Renzo, lorsqu’il fut devant la cabane, s’arrêta, se retourna et dit d’une voix tremblante : « Elle est ici. »

Ils entrent… « Les voilà ! » s’écrie la femme qui était au lit. Lucia se tourne, se lève précipitamment, va au-devant du vieillard, en s’écriant aussi : « Oh ! qui vois-je ? Oh ! père Cristoforo !

— Eh bien, Lucia ! de quelles peines le Seigneur vous a délivrée ! Vous devez être bien contente d’avoir toujours espéré en lui.

— Oh, oui ! Mais vous, père ? Mon Dieu, comme vous êtes changé ! Comment vous portez-vous ? dites ; comment vous portez-vous ?

— Comme il plaît à Dieu, et comme, par sa grâce, je le trouve bon moi-même, » répondit d’un air serein le bon religieux. Et, la prenant à part dans un coin, il ajouta : « Écoutez, je ne puis rester ici que peu de moments. Êtes-vous disposée à me donner, comme autrefois, votre confiance ?

— Oh ! n’êtes-vous pas toujours mon père ?

— Eh bien donc, ma fille, qu’est-ce que c’est que ce vœu dont m’a parlé Renzo ?

— C’est un vœu que j’ai fait à la sainte Vierge… oh ! dans la plus grande des tribulations !… le vœu de ne pas me marier.

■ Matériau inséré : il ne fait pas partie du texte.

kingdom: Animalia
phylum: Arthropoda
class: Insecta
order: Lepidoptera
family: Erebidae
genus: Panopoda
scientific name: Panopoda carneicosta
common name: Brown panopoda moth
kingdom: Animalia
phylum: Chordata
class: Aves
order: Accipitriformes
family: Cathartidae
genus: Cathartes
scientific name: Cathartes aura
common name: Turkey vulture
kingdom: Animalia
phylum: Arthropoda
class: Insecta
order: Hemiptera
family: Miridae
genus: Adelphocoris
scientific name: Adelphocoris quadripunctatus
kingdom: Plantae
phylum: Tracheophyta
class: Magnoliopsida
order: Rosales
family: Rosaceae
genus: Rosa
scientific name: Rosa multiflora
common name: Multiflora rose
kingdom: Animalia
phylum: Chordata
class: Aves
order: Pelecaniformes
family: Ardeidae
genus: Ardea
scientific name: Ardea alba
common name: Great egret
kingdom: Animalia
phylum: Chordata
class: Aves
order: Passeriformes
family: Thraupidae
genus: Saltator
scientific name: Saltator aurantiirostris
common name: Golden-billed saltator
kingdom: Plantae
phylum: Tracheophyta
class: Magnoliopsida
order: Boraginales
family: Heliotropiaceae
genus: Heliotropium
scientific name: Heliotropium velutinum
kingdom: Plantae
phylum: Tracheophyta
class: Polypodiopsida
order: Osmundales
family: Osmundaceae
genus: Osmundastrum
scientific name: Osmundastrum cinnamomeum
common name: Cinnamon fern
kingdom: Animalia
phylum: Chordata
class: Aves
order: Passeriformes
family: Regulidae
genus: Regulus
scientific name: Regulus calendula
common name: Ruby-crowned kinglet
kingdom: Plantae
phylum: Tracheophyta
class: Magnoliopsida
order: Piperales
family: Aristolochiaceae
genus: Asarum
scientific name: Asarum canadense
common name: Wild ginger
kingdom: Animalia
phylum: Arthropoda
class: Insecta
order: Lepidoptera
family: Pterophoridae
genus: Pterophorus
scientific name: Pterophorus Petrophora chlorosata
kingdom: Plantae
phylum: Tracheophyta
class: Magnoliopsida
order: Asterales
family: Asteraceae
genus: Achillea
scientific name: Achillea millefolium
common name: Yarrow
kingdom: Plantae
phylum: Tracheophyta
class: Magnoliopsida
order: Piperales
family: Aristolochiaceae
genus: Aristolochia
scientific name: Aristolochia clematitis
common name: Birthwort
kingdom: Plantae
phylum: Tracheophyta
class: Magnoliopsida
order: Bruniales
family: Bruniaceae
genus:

— Pauvre enfant ! Mais avez-vous pensé, dans ce moment-là, que vous étiez liée par une autre promesse ?

— Comme il s’agissait du Seigneur et de la sainte Vierge… je n’y ai pas pensé.

— Le Seigneur, ma fille, agrée les sacrifices, les offrandes, lorsque nous les faisons sur ce qui nous appartient. C’est le cœur qu’il veut, et la volonté ; mais vous ne pouviez lui offrir la volonté d’un autre envers qui vous étiez déjà engagée.

— Ai-je mal fait ?

— Non, ma pauvre enfant, n’ayez pas cette idée ; je crois même que la Vierge divine aura agréé l’intention de votre cœur affligé et l’aura offerte à Dieu pour vous. Mais, dites-moi : n’avez-vous jamais pris conseil de personne à ce sujet ?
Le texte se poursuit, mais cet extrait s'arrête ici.